→ To-do item
Restate the listing word for word; omit the images.

Records for the task Start Marker

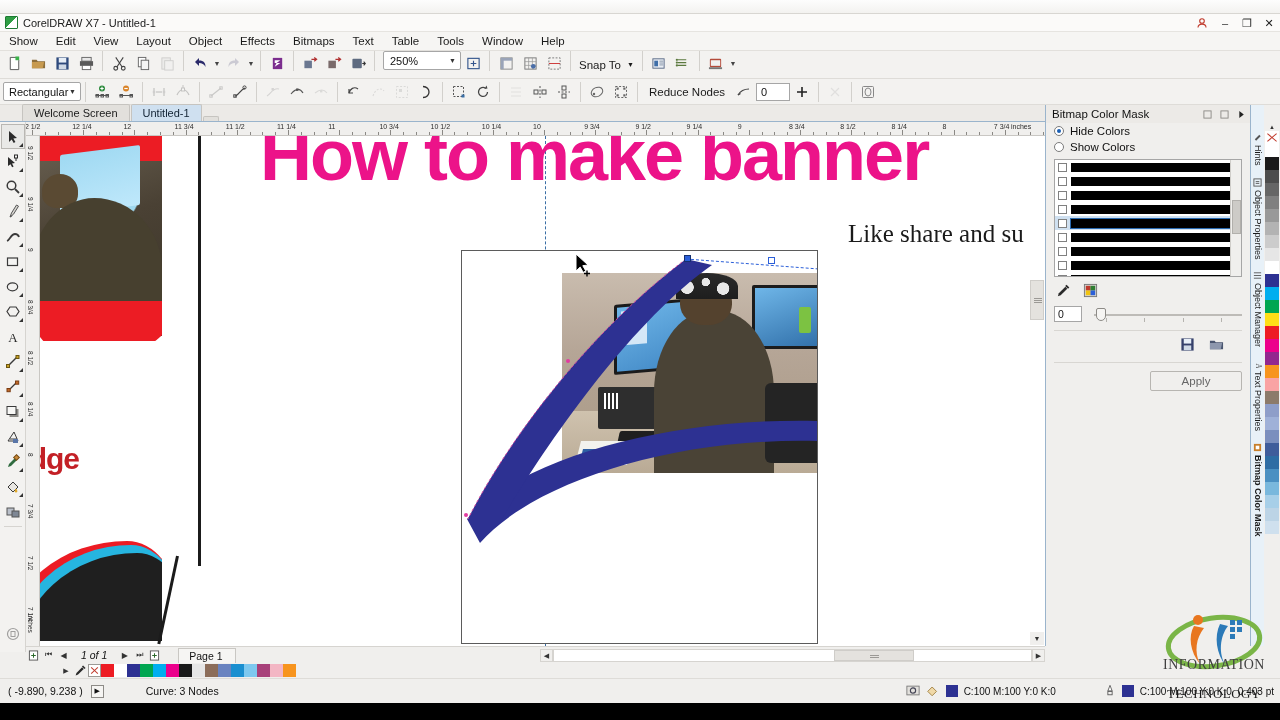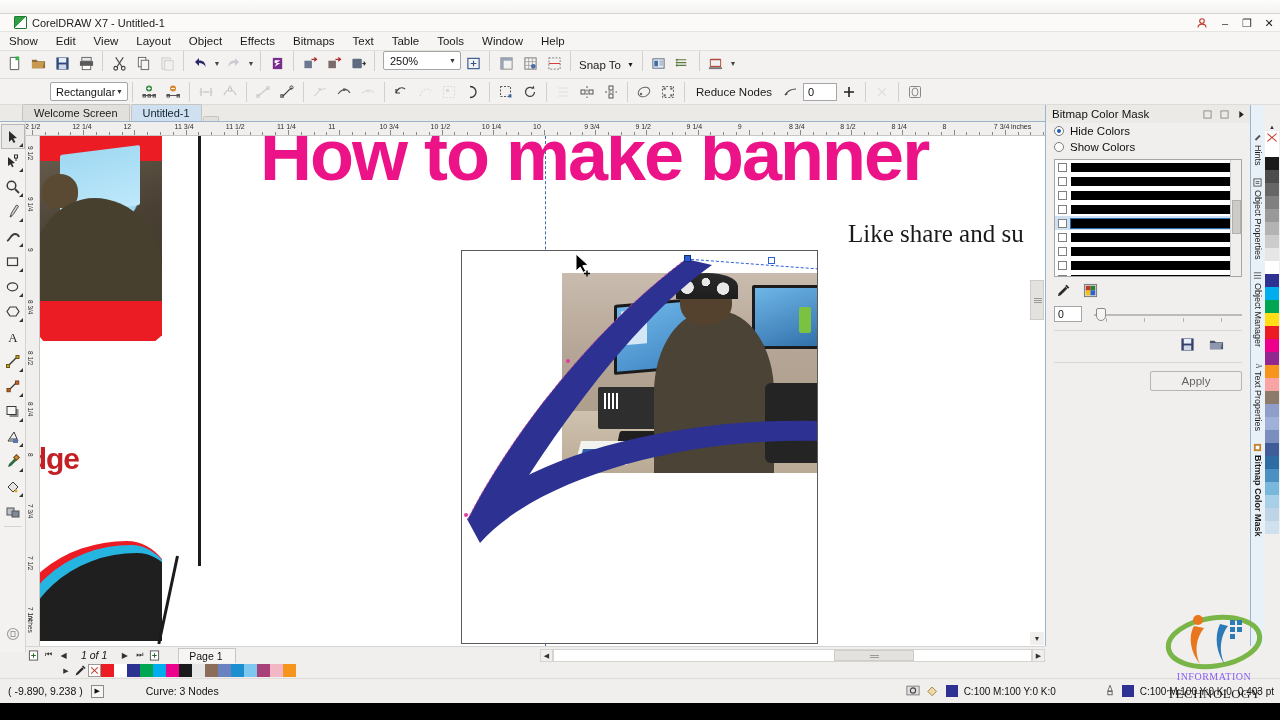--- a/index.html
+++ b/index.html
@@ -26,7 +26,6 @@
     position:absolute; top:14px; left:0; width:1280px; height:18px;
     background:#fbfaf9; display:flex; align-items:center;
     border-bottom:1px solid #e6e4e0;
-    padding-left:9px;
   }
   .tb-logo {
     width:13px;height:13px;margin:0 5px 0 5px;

Records for the task End Marker

→ Reply to the exercise
--- a/index.html
+++ b/index.html
@@ -26,7 +26,6 @@
     position:absolute; top:14px; left:0; width:1280px; height:18px;
     background:#fbfaf9; display:flex; align-items:center;
     border-bottom:1px solid #e6e4e0;
-    padding-left:9px;
   }
   .tb-logo {
     width:13px;height:13px;margin:0 5px 0 5px;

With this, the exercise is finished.